As for the quality of the episodes themselves, as everyone is keen to say, TOS has never looked so good. By spending a little time, effort, and money, these classic episodes look like a million dollars (adjusted for inflation to 1967). The full-frame video is pretty much in line with every other Trek DVD that has come down the pike. Those delightfully bold color choices pop out from the screen along with crisp blacks, nice definition, saturation, and detail. Fortunately, I couldn't discern any significant errors aside from just a quick spot of shimmering and moiré patterns along the way. As for the audio, the new Dolby Digital 5.1 mix is nice, but it is clearly lacking. While you get solid dialogue from the front, the use of the surrounds isn't stunning and feels a bit clipped and forced. Again, TOS sounds good, for a show of its age.
The Rebuttal Witnesses
How did this campy little show ever survive? With an assortment of silly "villains," bad acting, and goofy plots, Star Trek is a most ridiculous show. Bright, neon colors? GNDN pipes slapped randomly in corridors? A captain with a girl in every port? An actor with an odd stuttering speech impediment? What exactly is so captivating and enchanting about this space opera? You can espouse about those shows that were allegories for society's problems, you can revel in the delight of a global crew (men and women from all over the planet), and you can be happy with the exciting thoughts of exploring strange new worlds and seeking out new civilizations, but nothing will obstruct the simple fact that Star Trek is a campy, poorly executed, inane science-fiction show that has long outlived any useful life it may have had.

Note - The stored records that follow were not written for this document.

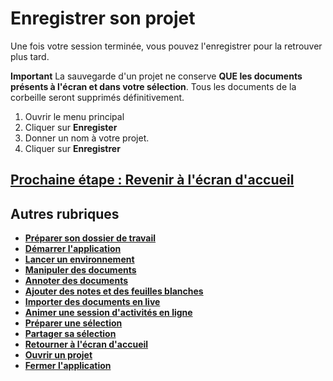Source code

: # Enregistrer son projet

Une fois votre session terminée, vous pouvez l'enregistrer pour la retrouver plus tard.

**Important**
La sauvegarde d'un projet ne conserve **QUE les documents présents à l'écran et dans votre sélection**. Tous les documents de la corbeille seront supprimés définitivement.

1. Ouvrir le menu principal
2. Cliquer sur **Enregister**
3. Donner un nom à votre projet.
4. Cliquer sur **Enregistrer**

## [Prochaine étape : Revenir à l'écran d'accueil](./close-app.md)

## Autres rubriques
* [**Préparer son dossier de travail**](./prepare-content.md)
* [**Démarrer l'application**](./start-app.md)
* [**Lancer un environnement**](./new-universe.md)
* [**Manipuler des documents**](./manipulate-doc.md)
* [**Annoter des documents**](./annotate.md)
* [**Ajouter des notes et des feuilles blanches**](./add-notes.md)
* [**Importer des documents en live**](./import-docs.md)
* [**Animer une session d'activités en ligne**](./companion.md)
* [**Préparer une sélection**](./prepare-selection.md)
* [**Partager sa sélection**](./share-selection.md)
* [**Retourner à l'écran d'accueil**](./back-home.md)
* [**Ouvrir un projet**](./open-project.md)
* [**Fermer l'application**](./close-app.md)
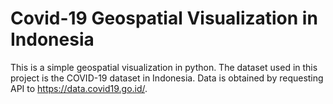 # Covid-19 Geospatial Visualization in Indonesia
This is a simple geospatial visualization in python. The dataset used in this project is the COVID-19 dataset in Indonesia. 
Data is obtained by requesting API to https://data.covid19.go.id/.
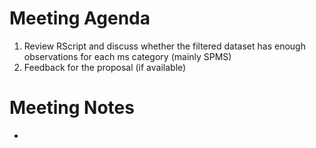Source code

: # Meeting Agenda
1. Review RScript and discuss whether the filtered dataset has enough observations for each ms category (mainly SPMS)
2. Feedback for the proposal (if available)
# Meeting Notes
*
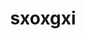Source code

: ---
title: sxoxgxi
github: https://github.com/sxoxgxi
mode: dark
transition: 1s
score: 72.1
archetype:
- Music
---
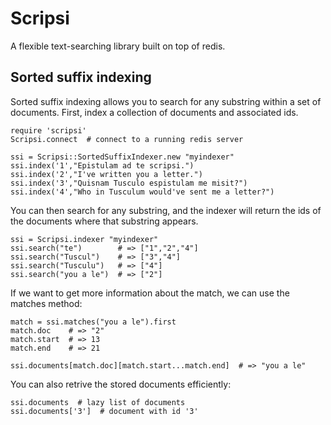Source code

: # Scripsi

A flexible text-searching library built on top of redis.

## Sorted suffix indexing

Sorted suffix indexing allows you to search for any substring within a set of documents. First, index a collection of documents and associated ids.

    require 'scripsi'
    Scripsi.connect  # connect to a running redis server

    ssi = Scripsi::SortedSuffixIndexer.new "myindexer"
    ssi.index('1',"Epistulam ad te scripsi.")
    ssi.index('2',"I've written you a letter.")
    ssi.index('3',"Quisnam Tusculo espistulam me misit?")
    ssi.index('4',"Who in Tusculum would've sent me a letter?")

You can then search for any substring, and the indexer will return the ids of the documents where that substring appears.

    ssi = Scripsi.indexer "myindexer"
    ssi.search("te")        # => ["1","2","4"]
    ssi.search("Tuscul")    # => ["3","4"]
    ssi.search("Tusculu")   # => ["4"]
    ssi.search("you a le")  # => ["2"]

If we want to get more information about the match, we can use the matches method:

    match = ssi.matches("you a le").first
    match.doc    # => "2"
    match.start  # => 13
    match.end    # => 21

    ssi.documents[match.doc][match.start...match.end]  # => "you a le"

You can also retrive the stored documents efficiently:

    ssi.documents  # lazy list of documents
    ssi.documents['3']  # document with id '3'
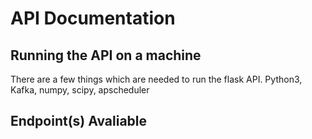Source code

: # API Documentation

## Running the API on a machine

There are a few things which are needed to run the flask API.
Python3, Kafka, numpy, scipy, apscheduler

## Endpoint(s) Avaliable
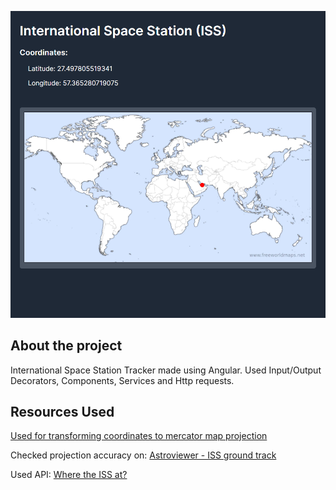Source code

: <p align="center">
  <img src="https://github.com/zsoltibv/ISSTracker-Angular/blob/master/demo-app.png" alt="accessibility text">
</p>

## About the project

International Space Station Tracker made using Angular. Used Input/Output Decorators, Components, Services and Http requests.

## Resources Used

<a href="https://stackoverflow.com/questions/14329691/convert-latitude-longitude-point-to-a-pixels-x-y-on-mercator-projection">
  Used for transforming coordinates to mercator map projection
</a>

Checked projection accuracy on: 
<a href="https://www.astroviewer.net/iss/en/">
  Astroviewer - ISS ground track
</a>

Used API:
<a href="https://wheretheiss.at/w/developer">
  Where the ISS at?
</a>



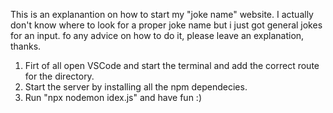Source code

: This is an explanantion on how to start my "joke name" website. I actually don't know where to look for a proper joke name but i just got general jokes for an input.
fo any advice on how to do it, please leave an explanation, thanks.

1) Firt of all open VSCode and start the terminal and add the correct route for the directory.
2) Start the server by installing all the npm dependecies.
3) Run "npx nodemon idex.js" and have fun :)
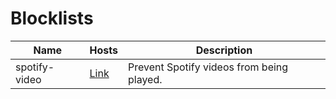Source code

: # Blocklists

| Name          | Hosts | Description |
| ------------- | ----- | ----------- |
| spotify-video | [Link](https://raw.githubusercontent.com/m7stock/blocklists/main/spotify-video/hosts) | Prevent Spotify videos from being played. |
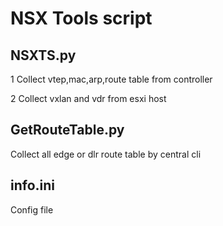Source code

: # NSX Tools script

## NSXTS.py
1 Collect vtep,mac,arp,route table from controller


2 Collect vxlan and vdr from esxi host

## GetRouteTable.py

Collect all edge or dlr route table by central cli

## info.ini 

Config file

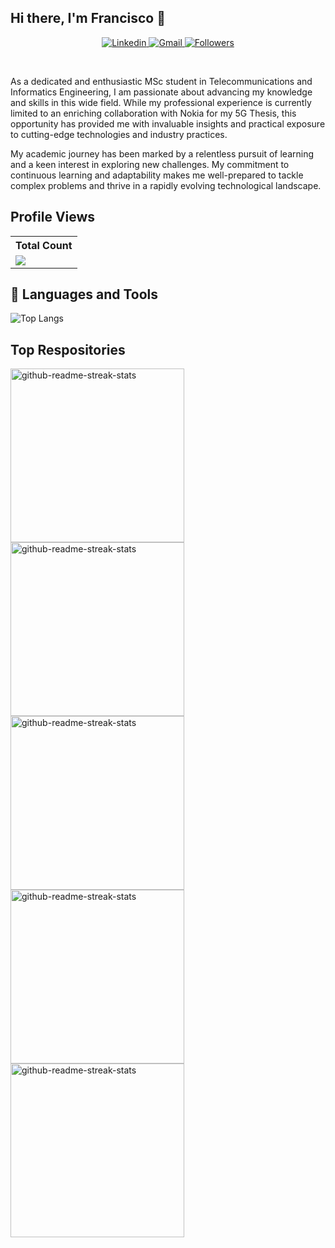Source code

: ## Hi there, I'm Francisco 👋

<p align="center">
    <a href="https://linkedin.com/in/franciscobentoo">
        <img alt="Linkedin" title="Linkedin" src="https://img.shields.io/badge/LinkedIn-0077B5?style=for-the-badge&logo=linkedin&logoColor=white"/>
    </a>
    <a href="mailto:franciscobentoist@gmail.com">
        <img alt="Gmail" title="Gmail" src="https://img.shields.io/badge/Gmail-D14836?style=for-the-badge&logo=gmail&logoColor=white"/>
    </a>
    <a href="https://github.com/FranciscoBentoGit">
        <img alt="Followers" title="Follow me on Github" src="https://img.shields.io/github/followers/FranciscoBentoGit?color=236ad3&style=for-the-badge&logo=github&label=Follow"/>
    </a>
</p>

<br />

As a dedicated and enthusiastic MSc student in Telecommunications and Informatics Engineering, I am passionate about advancing my knowledge and skills in this wide field. While my professional experience is currently limited to an enriching collaboration with Nokia for my 5G Thesis, this opportunity has provided me with invaluable insights and practical exposure to cutting-edge technologies and industry practices. 

My academic journey has been marked by a relentless pursuit of learning and a keen interest in exploring new challenges. My commitment to continuous learning and adaptability makes me well-prepared to tackle complex problems and thrive in a rapidly evolving technological landscape.

## Profile Views

  <table>
    <tr>
      <th>Total Count</th>
    </tr>
    <tr>
      <td>
         <a href="https://github.com/FranciscoBentoGit"> <img src="https://komarev.com/ghpvc/?username=FranciscoBentoGit&style=for-the-badge&color=236AD3"> </a>
      </td>
    </tr>
  </table>
  
## 💼 Languages and Tools

![Top Langs](https://github-readme-stats.vercel.app/api/top-langs/?username=FranciscoBentoGit&langs_count=10&size_weight=0&count_weight=1)

## Top Respositories
  <p align="left">
<a href="https://github.com/FranciscoBentoGit/SIRS"><img width="278" src="https://denvercoder1-github-readme-stats.vercel.app/api/pin/?username=FranciscoBentoGit&repo=SIRS&theme=github-dark&bg_color=0D1117&title_color=F9F9FA&text_color=909193&hide_border=false&border_color=E4E2E2&icon_color=1F6FEB&show_icons=true" alt="github-readme-streak-stats"></a>
<a href="https://github.com/FranciscoBentoGit/TE"><img width="278" src="https://denvercoder1-github-readme-stats.vercel.app/api/pin/?username=FranciscoBentoGit&repo=TE&theme=github-dark&bg_color=0D1117&title_color=F9F9FA&text_color=909193&hide_border=false&border_color=E4E2E2&icon_color=1F6FEB&show_icons=true" alt="github-readme-streak-stats"></a>
<a href="https://github.com/FranciscoBentoGit/SEC"><img width="278" src="https://denvercoder1-github-readme-stats.vercel.app/api/pin/?username=FranciscoBentoGit&repo=SEC&theme=github-dark&bg_color=0D1117&title_color=F9F9FA&text_color=909193&hide_border=false&border_color=E4E2E2&icon_color=1F6FEB&show_icons=true" alt="github-readme-streak-stats"></a>
<a href="https://github.com/FranciscoBentoGit/RV"><img width="278" src="https://denvercoder1-github-readme-stats.vercel.app/api/pin/?username=FranciscoBentoGit&repo=RV&theme=github-dark&bg_color=0D1117&title_color=F9F9FA&text_color=909193&hide_border=false&border_color=E4E2E2&icon_color=1F6FEB&show_icons=true" alt="github-readme-streak-stats"></a>
<a href="https://github.com/FranciscoBentoGit/SSOF"><img width="278" src="https://denvercoder1-github-readme-stats.vercel.app/api/pin/?username=FranciscoBentoGit&repo=SSOF&theme=github-dark&bg_color=0D1117&title_color=F9F9FA&text_color=909193&hide_border=false&border_color=E4E2E2&icon_color=1F6FEB&show_icons=true" alt="github-readme-streak-stats"></a>
</p>
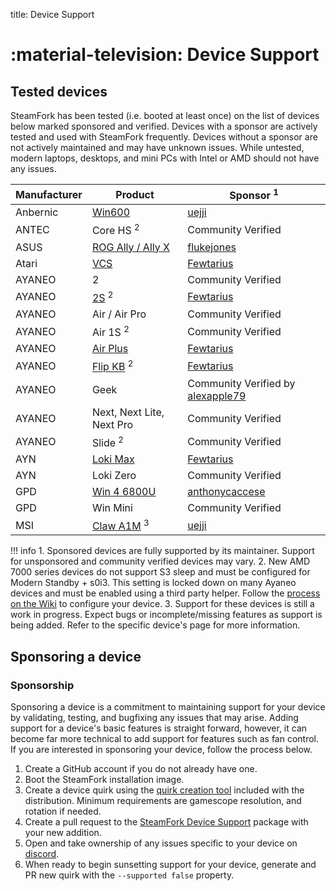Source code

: title: Device Support

# :material-television: Device Support

## Tested devices

SteamFork has been tested (i.e. booted at least once) on the list of devices below marked sponsored and verified.  Devices with a sponsor are actively tested and used with SteamFork frequently.  Devices without a sponsor are not actively maintained and may have unknown issues. While untested, modern laptops, desktops, and mini PCs with Intel or AMD should not have any issues.

| Manufacturer | Product | Sponsor <sup>1</sup> |
| -- | -- | -- |
| Anbernic | [Win600](anbernic/win600) | [uejji](https://github.com/uejji) |
| ANTEC | Core HS <sup>2</sup> | Community Verified |
| ASUS | [ROG Ally / Ally X](asus/rog-ally) | [flukejones](https://github.com/flukejones) |
| Atari | [VCS](atari/vcs) | [Fewtarius](https://github.com/fewtarius) |
| AYANEO | 2 | Community Verified |
| AYANEO | [2S](ayaneo/ayaneo-2s) <sup>2</sup> | [Fewtarius](https://github.com/fewtarius) |
| AYANEO | Air / Air Pro | Community Verified |
| AYANEO | Air 1S <sup>2</sup> | Community Verified |
| AYANEO | [Air Plus](ayaneo/air-plus) | [Fewtarius](https://github.com/fewtarius) |
| AYANEO | [Flip KB](ayaneo/flip-kb) <sup>2</sup> | [Fewtarius](https://github.com/fewtarius) |
| AYANEO | Geek | Community Verified by [alexapple79](https://www.youtube.com/watch?v=4iBE-PUC_0Y) |
| AYANEO | Next, Next Lite, Next Pro | Community Verified |
| AYANEO | Slide <sup>2</sup> | Community Verified |
| AYN | [Loki Max](ayn/loki-max) | [Fewtarius](https://github.com/fewtarius) |
| AYN | Loki Zero | Community Verified |
| GPD | [Win 4 6800U](gpd/win4-6800u) | [anthonycaccese](https://github.com/anthonycaccese) |
| GPD | Win Mini | Community Verified |
| MSI | [Claw A1M](msi/claw-a1m) <sup>3</sup> | [uejji](https://github.com/uejji) |

!!! info
    1. Sponsored devices are fully supported by its maintainer.  Support for unsponsored and community verified devices may vary.
    2. New AMD 7000 series devices do not support S3 sleep and must be configured for Modern Standby + s0i3.  This setting is locked down on many Ayaneo devices and must be enabled using a third party helper.  Follow the [process on the Wiki](https://wiki.steamfork.org/troubleshooting/#enabling-modern-sleep-on-7000-series-amd-based-devices) to configure your device.
    3. Support for these devices is still a work in progress. Expect bugs or incomplete/missing features as support is being added. Refer to the specific device's page for more information.

## Sponsoring a device

### Sponsorship
Sponsoring a device is a commitment to maintaining support for your device by validating, testing, and bugfixing any issues that may arise.  Adding support for a device's basic features is straight forward, however, it can become far more technical to add support for features such as fan control.  If you are interested in sponsoring your device, follow the process below.

1. Create a GitHub account if you do not already have one.
2. Boot the SteamFork installation image.
3. Create a device quirk using the [quirk creation tool](https://wiki.steamfork.org/contribute/quirks/) included with the distribution.  Minimum requirements are gamescope resolution, and rotation if needed.
4. Create a pull request to the [SteamFork Device Support](https://github.com/SteamFork/distribution/tree/main/PKGBUILD/steamfork-device-support) package with your new addition.
5. Open and take ownership of any issues specific to your device on [discord](https://github.com/SteamFork#community).
6. When ready to begin sunsetting support for your device, generate and PR new quirk with the `--supported false` property.
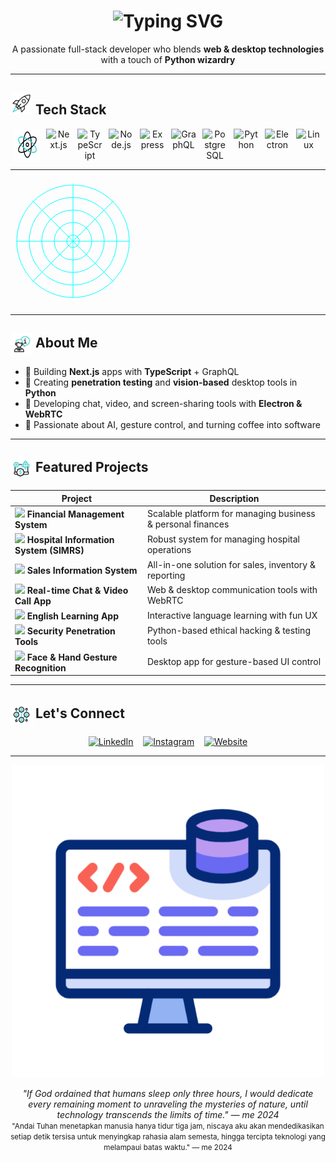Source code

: <!-- README.md -->

<h1 align="center">
  <img src="https://readme-typing-svg.herokuapp.com/?font=Fira+Code&size=30&pause=1000&color=00F7FF&center=true&vCenter=true&width=800&lines=Hey+there!+I'm+Ridwan+Taufik;Fullstack+Developer;Web+%26+Desktop+Specialist" alt="Typing SVG" />
</h1>


<p align="center">A passionate full-stack developer who blends <strong>web & desktop technologies</strong> with a touch of <strong>Python wizardry</strong></p>

---

## <img src="./assets/rocket.gif" alt="Rocket" width="35" height="35" /> Tech Stack

<div align="center" style="display: flex; flex-wrap: wrap; gap: 10px; justify-content: center;">
  <img src="./assets/physics.gif" width="40" title="React" />
  <img src="https://cdn.jsdelivr.net/gh/devicons/devicon/icons/nextjs/nextjs-original-wordmark.svg" width="40" title="Next.js" />
  <img src="https://cdn.jsdelivr.net/gh/devicons/devicon/icons/typescript/typescript-original.svg" width="40" title="TypeScript" />
  <img src="https://cdn.jsdelivr.net/gh/devicons/devicon/icons/nodejs/nodejs-original.svg" width="40" title="Node.js" />
  <img src="https://cdn.jsdelivr.net/gh/devicons/devicon/icons/express/express-original.svg" width="40" title="Express" />
  <img src="https://cdn.jsdelivr.net/gh/devicons/devicon/icons/graphql/graphql-plain.svg" width="40" title="GraphQL" />
  <img src="https://cdn.jsdelivr.net/gh/devicons/devicon/icons/postgresql/postgresql-original.svg" width="40" title="PostgreSQL" />
  <img src="https://cdn.jsdelivr.net/gh/devicons/devicon/icons/python/python-original.svg" width="40" title="Python" />
  <img src="https://cdn.jsdelivr.net/gh/devicons/devicon/icons/electron/electron-original.svg" width="40" title="Electron" />
  <img src="https://cdn.jsdelivr.net/gh/devicons/devicon/icons/linux/linux-original.svg" width="40" title="Linux" />
</div>



---

<svg width="200" height="200" viewBox="0 0 200 200" xmlns="http://www.w3.org/2000/svg">
  <!-- Lingkaran jaring laba-laba -->
  <circle cx="100" cy="100" r="90" stroke="#0ff" stroke-width="1" fill="none" />
  <circle cx="100" cy="100" r="70" stroke="#0ff" stroke-width="1" fill="none" />
  <circle cx="100" cy="100" r="50" stroke="#0ff" stroke-width="1" fill="none" />
  <circle cx="100" cy="100" r="30" stroke="#0ff" stroke-width="1" fill="none" />
  <circle cx="100" cy="100" r="10" stroke="#0ff" stroke-width="1" fill="none" />
  
  <!-- Garis jaring laba-laba -->
  <line x1="100" y1="10" x2="100" y2="190" stroke="#0ff" stroke-width="1" />
  <line x1="10" y1="100" x2="190" y2="100" stroke="#0ff" stroke-width="1" />
  <line x1="35" y1="35" x2="165" y2="165" stroke="#0ff" stroke-width="1" />
  <line x1="165" y1="35" x2="35" y2="165" stroke="#0ff" stroke-width="1" />
  
  <!-- Animasi putar lambat -->
  <animateTransform 
    attributeName="transform" 
    attributeType="XML" 
    type="rotate" 
    from="0 100 100" 
    to="360 100 100" 
    dur="60s" 
    repeatCount="indefinite" />
</svg>

---

## <img src="./assets/information.gif" alt="Project" width="35" height="35" style="vertical-align:middle;" /> About Me

- 🔧 Building **Next.js** apps with **TypeScript** + GraphQL  
- 🧪 Creating **penetration testing** and **vision-based** desktop tools in **Python**  
- 🔌 Developing chat, video, and screen-sharing tools with **Electron & WebRTC**  
- 🤖 Passionate about AI, gesture control, and turning coffee into software

---

## <img src="./assets/project.gif" alt="Project" width="35" height="35" style="vertical-align:middle;" /> Featured Projects

| Project | Description |
|--------|-------------|
| <img src="https://img.icons8.com/color/48/finance.png" width="24" /> **Financial Management System** | Scalable platform for managing business & personal finances |
| <img src="https://img.icons8.com/color/48/hospital-room.png" width="24" /> **Hospital Information System (SIMRS)** | Robust system for managing hospital operations |
| <img src="https://img.icons8.com/color/48/sales-performance.png" width="24" /> **Sales Information System** | All-in-one solution for sales, inventory & reporting |
| <img src="https://img.icons8.com/color/48/video-call.png" width="24" /> **Real-time Chat & Video Call App** | Web & desktop communication tools with WebRTC |
| <img src="https://img.icons8.com/color/48/language-skill.png" width="24" /> **English Learning App** | Interactive language learning with fun UX |
| <img src="https://img.icons8.com/color/48/anonymous-mask.png" width="24" /> **Security Penetration Tools** | Python-based ethical hacking & testing tools |
| <img src="https://img.icons8.com/color/48/hand.png" width="24" /> **Face & Hand Gesture Recognition** | Desktop app for gesture-based UI control |

---

## <img src="./assets/global-connection.gif" alt="global-connection" width="35" height="35" style="vertical-align:middle;" /> Let's Connect

<p align="center">
  <a href="https://www.linkedin.com/in/ridwan-taufik-b3624325a/"><img src="https://img.icons8.com/ios-filled/50/0A66C2/linkedin.png" width="35" title="LinkedIn"/></a>
  &nbsp;&nbsp;
  <a href="https://www.instagram.com/ridwantaufk/"><img src="https://img.icons8.com/ios-filled/50/E4405F/instagram-new.png" width="35" title="Instagram"/></a>
  &nbsp;&nbsp;
  <a href="https://ridwantaufk.github.io/ridwan-portfolio-fullstack-developer/"><img src="https://img.icons8.com/ios-filled/50/000000/domain.png" width="35" title="Website"/></a>
</p>

---

<p align="center">
  <img src="./assets/backend.gif" width="500" alt="coding" />
</p>

<p align="center">
  <em>"If God ordained that humans sleep only three hours, I would dedicate every remaining moment to unraveling the mysteries of nature, until technology transcends the limits of time." — me 2024</em><br />
  <small>"Andai Tuhan menetapkan manusia hanya tidur tiga jam, niscaya aku akan mendedikasikan setiap detik tersisa untuk menyingkap rahasia alam semesta, hingga tercipta teknologi yang melampaui batas waktu." — me 2024</small>
</p>

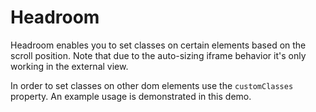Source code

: # Headroom

Headroom enables you to set classes on certain elements based on the scroll position. Note that due to the auto-sizing iframe behavior it's only working in the external view.

In order to set classes on other dom elements use the `customClasses` property. An example usage is demonstrated in this demo.
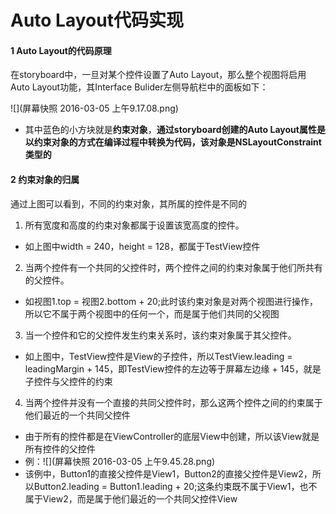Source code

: #  Auto Layout代码实现

#### 1 Auto Layout的代码原理
在storyboard中，一旦对某个控件设置了Auto Layout，那么整个视图将启用Auto Layout功能，其Interface Bulider左侧导航栏中的面板如下：

![](屏幕快照 2016-03-05 上午9.17.08.png)
- 其中蓝色的小方块就是**约束对象**，**通过storyboard创建的Auto Layout属性是以约束对象的方式在编译过程中转换为代码，该对象是NSLayoutConstraint类型的**

#### 2 约束对象的归属
通过上图可以看到，不同的约束对象，其所属的控件是不同的
1. 所有宽度和高度的约束对象都属于设置该宽高度的控件。
  - 如上图中width = 240，height = 128，都属于TestView控件
2. 当两个控件有一个共同的父控件时，两个控件之间的约束对象属于他们所共有的父控件。
  - 如视图1.top = 视图2.bottom + 20;此时该约束对象是对两个视图进行操作，所以它不属于两个视图中的任何一个，而是属于他们共同的父视图
3. 当一个控件和它的父控件发生约束关系时，该约束对象属于其父控件。
  - 如上图中，TestView控件是View的子控件，所以TestView.leading = leadingMargin + 145，即TestView控件的左边等于屏幕左边缘 + 145，就是子控件与父控件的约束
4. 当两个控件并没有一个直接的共同父控件时，那么这两个控件之间的约束属于他们最近的一个共同父控件
  - 由于所有的控件都是在ViewController的底层View中创建，所以该View就是所有控件的父控件
  - 例：![](屏幕快照 2016-03-05 上午9.45.28.png)  
  - 该例中，Button1的直接父控件是View1，Button2的直接父控件是View2，所以Button2.leading = Button1.leading + 20;这条约束既不属于View1，也不属于View2，而是属于他们最近的一个共同父控件View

Having been born in late 1970, I never saw TOS during its first run. When the first conventions popped up around the country, I was too young to attend. As avid a Trekkie I am today, I cannot recall how I first learned about this television show. My earliest memory of Trek comes from the release of The Wrath of Khan. I can vaguely recall that word had leaked that Spock would die; I think I knew who Spock was, so I must have known what Trek was too. But I don't know if I had seen the show in reruns yet, and I have no recollection of seeing The Motion Picture. But that is all irrelevant at this point, because at some point I did see TOS in syndication. I enjoyed the show, and it stuck with me, so that when The Next Generation came to be, I watched it as well.
I truly do believe that this season is the best of the TOS series. Too bad it can't be absolutely perfect and also include "Space Seed" and "The City on the Edge of Forever." That's too much to ask or hope for. If you have any hesitation about buying this set, don't. It's a great set with solid transfers, a nice assortment of bonus materials, excellent episodes, good menus, and slick packaging. If TOS is Greek to you, then pick up this season and give the second episode a spin. If at the end of these episodes you don't begin to understand why this show was so successful that it has spawned ten movies and four new series, then you're a silly person and I want nothing to do with you. When you're done, you'll understand why Kirk will always be the captain, and William Shatner will always be allowed to ride this gravy train.
All charges against Star Trek: The Original Series, Second Season are hereby dismissed. Mr. Sulu, warp factor one.